Question

The sample average unrestrained compressive strength for 50 specimens of a particular type of brick was computed to be 3120 psi, and the sample standard deviation was 180. The distribution of unrestrained compressive strength may be somewhat skewed. We want to determine whether the data indicate that the true average unrestrained compressive strength is less than the design value of 3200. Test using α = 0.01.

Answer 1

The p-value of the test is 0.0014 < 0.01, meaning that the data indicates that the true average unrestrained compressive strength is less than the design value of 3200.

Explanation:

We want to determine whether the data indicate that the true average unrestrained compressive strength is less than the design value of 3200.
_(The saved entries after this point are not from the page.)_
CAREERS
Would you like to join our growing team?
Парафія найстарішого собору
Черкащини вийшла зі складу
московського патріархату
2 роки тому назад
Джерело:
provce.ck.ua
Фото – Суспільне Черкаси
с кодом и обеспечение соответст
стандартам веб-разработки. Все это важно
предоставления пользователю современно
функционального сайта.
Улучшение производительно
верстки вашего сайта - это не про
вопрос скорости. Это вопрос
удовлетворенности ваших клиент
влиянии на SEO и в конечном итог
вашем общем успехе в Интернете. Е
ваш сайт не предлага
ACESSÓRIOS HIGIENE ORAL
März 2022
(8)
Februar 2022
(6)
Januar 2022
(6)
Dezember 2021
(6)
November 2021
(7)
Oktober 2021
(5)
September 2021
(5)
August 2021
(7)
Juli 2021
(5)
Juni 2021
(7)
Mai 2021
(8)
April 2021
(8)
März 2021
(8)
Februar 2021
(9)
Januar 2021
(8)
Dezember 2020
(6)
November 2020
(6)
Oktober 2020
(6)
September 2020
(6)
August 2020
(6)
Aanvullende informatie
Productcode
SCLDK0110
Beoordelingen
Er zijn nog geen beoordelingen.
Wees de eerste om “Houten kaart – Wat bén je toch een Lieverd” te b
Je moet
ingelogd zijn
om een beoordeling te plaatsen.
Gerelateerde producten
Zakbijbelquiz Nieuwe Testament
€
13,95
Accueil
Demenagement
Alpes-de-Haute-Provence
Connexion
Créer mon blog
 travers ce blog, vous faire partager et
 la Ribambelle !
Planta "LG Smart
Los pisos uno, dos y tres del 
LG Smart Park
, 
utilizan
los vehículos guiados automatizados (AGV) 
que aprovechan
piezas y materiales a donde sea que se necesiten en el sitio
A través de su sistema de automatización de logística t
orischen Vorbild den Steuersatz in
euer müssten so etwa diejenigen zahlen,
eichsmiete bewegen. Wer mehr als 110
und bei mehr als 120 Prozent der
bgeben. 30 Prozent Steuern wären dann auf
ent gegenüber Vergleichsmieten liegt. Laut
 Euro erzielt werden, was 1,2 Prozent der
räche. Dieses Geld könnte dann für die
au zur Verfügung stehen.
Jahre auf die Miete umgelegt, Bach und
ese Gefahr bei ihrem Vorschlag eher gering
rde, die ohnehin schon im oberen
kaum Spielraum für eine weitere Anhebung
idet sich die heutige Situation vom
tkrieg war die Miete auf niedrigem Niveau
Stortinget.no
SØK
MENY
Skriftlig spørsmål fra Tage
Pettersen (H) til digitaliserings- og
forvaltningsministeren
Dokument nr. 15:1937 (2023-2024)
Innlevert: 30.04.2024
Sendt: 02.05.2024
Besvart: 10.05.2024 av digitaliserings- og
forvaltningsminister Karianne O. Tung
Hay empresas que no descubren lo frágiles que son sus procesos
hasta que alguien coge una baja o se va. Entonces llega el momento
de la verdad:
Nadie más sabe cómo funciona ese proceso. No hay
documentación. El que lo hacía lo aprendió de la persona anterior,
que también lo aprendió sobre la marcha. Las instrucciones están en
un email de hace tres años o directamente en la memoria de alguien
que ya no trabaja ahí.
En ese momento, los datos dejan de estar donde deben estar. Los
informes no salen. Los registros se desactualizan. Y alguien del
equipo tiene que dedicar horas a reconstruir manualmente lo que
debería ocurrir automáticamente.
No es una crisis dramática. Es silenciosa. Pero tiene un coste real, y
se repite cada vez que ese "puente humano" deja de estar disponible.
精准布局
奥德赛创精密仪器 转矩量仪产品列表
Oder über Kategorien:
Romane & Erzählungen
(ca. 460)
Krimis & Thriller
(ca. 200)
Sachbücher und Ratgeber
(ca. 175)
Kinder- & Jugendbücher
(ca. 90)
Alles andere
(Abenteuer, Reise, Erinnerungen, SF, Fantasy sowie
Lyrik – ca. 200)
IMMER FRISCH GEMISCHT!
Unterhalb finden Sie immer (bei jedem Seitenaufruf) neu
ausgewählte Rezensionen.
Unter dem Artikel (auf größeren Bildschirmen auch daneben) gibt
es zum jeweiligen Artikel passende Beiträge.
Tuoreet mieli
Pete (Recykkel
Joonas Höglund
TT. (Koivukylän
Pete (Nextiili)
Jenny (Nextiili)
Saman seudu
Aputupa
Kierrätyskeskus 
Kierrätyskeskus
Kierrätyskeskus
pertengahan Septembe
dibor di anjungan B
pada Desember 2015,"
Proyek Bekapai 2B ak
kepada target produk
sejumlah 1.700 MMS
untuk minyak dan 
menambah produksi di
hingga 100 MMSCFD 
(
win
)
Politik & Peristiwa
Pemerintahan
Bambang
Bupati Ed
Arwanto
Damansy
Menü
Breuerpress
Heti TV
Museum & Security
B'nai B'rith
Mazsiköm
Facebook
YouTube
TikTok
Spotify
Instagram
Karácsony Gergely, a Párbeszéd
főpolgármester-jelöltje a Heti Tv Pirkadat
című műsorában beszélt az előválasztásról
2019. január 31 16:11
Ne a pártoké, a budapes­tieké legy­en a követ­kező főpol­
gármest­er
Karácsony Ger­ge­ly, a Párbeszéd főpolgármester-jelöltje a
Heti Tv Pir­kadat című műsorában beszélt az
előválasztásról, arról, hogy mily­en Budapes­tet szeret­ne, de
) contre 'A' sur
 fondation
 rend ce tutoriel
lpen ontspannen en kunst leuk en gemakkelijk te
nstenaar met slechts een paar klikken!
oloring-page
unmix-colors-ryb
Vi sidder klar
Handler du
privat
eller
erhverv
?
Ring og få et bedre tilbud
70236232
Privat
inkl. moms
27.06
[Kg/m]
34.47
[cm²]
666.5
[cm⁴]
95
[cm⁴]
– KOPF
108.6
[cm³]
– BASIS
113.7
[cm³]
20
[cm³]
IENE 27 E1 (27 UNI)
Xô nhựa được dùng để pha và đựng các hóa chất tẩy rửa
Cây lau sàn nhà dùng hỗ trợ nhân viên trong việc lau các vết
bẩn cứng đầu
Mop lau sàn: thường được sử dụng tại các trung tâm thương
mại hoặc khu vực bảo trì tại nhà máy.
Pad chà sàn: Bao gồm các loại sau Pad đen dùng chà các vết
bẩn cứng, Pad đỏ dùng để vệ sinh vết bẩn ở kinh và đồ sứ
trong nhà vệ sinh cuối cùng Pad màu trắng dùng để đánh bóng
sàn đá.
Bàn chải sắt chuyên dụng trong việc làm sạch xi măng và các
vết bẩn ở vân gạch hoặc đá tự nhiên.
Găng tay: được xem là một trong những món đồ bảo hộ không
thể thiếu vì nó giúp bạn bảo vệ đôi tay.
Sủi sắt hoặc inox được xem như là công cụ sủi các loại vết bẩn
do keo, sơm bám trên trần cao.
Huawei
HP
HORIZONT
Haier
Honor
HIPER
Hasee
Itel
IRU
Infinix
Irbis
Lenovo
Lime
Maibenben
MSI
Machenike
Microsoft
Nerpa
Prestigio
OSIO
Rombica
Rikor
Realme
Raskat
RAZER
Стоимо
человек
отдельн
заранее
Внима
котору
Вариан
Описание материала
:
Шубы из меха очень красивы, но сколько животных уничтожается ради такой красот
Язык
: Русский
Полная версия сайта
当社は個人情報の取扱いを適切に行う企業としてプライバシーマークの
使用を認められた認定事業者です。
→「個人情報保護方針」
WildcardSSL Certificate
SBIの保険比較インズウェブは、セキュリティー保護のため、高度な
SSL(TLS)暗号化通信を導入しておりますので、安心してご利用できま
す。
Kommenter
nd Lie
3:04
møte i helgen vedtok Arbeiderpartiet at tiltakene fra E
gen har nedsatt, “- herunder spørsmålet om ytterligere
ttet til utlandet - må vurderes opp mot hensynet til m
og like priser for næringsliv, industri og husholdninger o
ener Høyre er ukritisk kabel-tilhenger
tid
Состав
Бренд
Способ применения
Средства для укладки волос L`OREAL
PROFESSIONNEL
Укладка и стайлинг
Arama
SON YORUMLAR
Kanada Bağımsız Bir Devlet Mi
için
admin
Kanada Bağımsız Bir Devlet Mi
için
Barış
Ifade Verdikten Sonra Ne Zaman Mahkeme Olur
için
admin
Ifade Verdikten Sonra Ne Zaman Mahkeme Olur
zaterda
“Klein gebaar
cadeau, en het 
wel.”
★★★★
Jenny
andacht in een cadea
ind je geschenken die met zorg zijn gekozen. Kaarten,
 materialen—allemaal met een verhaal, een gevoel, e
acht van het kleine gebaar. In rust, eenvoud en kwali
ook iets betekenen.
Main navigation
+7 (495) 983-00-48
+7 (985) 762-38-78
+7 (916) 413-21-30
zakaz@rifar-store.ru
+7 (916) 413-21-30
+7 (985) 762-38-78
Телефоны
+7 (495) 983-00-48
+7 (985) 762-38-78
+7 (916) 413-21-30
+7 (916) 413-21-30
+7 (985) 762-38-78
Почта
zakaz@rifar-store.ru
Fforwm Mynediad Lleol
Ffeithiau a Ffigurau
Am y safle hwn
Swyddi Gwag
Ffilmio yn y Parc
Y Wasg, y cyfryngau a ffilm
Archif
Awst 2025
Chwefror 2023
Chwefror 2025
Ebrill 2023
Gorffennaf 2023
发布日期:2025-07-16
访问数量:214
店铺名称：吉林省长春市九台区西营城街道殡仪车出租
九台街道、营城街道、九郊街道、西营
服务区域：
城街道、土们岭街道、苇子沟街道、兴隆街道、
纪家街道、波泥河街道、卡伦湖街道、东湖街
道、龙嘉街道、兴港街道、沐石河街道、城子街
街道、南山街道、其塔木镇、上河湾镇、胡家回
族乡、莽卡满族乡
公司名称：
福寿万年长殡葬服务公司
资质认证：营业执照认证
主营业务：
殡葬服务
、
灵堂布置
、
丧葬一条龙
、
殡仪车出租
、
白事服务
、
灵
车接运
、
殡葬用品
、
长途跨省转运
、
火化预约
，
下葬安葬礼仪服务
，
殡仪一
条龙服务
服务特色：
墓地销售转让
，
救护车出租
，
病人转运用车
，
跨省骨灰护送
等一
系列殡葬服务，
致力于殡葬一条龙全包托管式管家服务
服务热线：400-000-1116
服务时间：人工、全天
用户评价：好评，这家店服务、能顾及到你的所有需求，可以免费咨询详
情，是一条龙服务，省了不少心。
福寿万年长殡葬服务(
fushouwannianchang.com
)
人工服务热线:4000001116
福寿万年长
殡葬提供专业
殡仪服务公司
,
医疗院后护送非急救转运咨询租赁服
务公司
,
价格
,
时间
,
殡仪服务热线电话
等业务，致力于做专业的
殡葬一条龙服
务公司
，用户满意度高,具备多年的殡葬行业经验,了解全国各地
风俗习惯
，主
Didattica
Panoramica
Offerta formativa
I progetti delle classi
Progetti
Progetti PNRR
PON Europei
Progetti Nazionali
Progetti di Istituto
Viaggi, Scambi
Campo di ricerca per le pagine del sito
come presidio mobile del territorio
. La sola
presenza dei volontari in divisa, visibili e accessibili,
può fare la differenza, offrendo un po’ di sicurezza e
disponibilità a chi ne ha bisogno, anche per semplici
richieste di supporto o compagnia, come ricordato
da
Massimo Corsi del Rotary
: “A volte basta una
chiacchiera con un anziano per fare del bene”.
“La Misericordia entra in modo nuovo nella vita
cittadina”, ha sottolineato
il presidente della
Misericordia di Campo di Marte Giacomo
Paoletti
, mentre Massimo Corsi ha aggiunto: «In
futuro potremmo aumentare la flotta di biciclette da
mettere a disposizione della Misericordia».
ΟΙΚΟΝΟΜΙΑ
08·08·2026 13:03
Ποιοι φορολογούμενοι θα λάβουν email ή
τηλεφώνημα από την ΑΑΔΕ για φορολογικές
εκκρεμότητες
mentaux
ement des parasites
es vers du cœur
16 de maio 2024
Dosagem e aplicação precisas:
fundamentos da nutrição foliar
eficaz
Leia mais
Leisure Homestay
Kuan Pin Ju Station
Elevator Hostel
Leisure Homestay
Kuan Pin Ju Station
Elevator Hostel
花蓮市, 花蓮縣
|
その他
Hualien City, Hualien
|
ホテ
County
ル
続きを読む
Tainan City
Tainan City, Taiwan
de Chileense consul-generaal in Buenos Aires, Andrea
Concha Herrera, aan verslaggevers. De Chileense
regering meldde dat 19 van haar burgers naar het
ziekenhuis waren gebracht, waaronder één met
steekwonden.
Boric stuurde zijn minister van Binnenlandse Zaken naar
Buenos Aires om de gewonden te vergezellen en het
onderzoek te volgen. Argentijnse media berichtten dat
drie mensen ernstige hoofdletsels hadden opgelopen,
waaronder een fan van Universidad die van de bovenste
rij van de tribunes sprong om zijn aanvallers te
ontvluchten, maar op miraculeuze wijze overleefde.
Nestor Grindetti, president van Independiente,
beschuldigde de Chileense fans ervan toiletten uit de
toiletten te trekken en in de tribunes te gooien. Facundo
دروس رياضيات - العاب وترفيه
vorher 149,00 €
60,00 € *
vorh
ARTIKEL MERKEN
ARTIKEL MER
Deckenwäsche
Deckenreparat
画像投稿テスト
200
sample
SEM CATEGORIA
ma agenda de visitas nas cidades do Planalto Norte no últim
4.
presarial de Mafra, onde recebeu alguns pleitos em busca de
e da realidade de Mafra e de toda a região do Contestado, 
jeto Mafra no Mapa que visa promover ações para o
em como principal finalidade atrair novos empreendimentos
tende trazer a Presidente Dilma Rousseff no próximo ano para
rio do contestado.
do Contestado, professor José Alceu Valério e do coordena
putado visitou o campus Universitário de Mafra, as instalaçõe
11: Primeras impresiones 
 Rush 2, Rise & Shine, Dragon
At the null hypothesis, we test if the mean is at the design value of 3200, so:

`H_0: \mu = 3200`

At the alternate hypothesis, we test if it is less than the design value of 3200, so:

`H_a: \mu < 3200`

The test statistic is:

`t = (X - \mu)/((s)/(√(n)))`

In which X is the sample mean,
`\mu` is the value tested at the null hypothesis, s is the standard deviation of the sample and n is the size of the sample.

3200 is tested at the null hypothesis:

This means that
`\mu = 3200`

The sample average unrestrained compressive strength for 50 specimens of a particular type of brick was computed to be 3120 psi, and the sample standard deviation was 180.

This means that
`n = 50, X = 3120, s = 180`

Test statistic:

`t = (X - \mu)/((s)/(√(n)))`

`t = (3120 - 3200)/((180)/(√(50)))`

`t = -3.14`

P-value of the test and decision:

The p-value of the test is the probability of finding a sample mean below 3120, which is the p-value of t = -3.14, using a one-tailed test, with 50 - 1 = 49 degrees of freedom.

With the help of a calculator, the p-value of the test is 0.0014

The p-value of the test is 0.0014 < 0.01, meaning that the data indicates that the true average unrestrained compressive strength is less than the design value of 3200.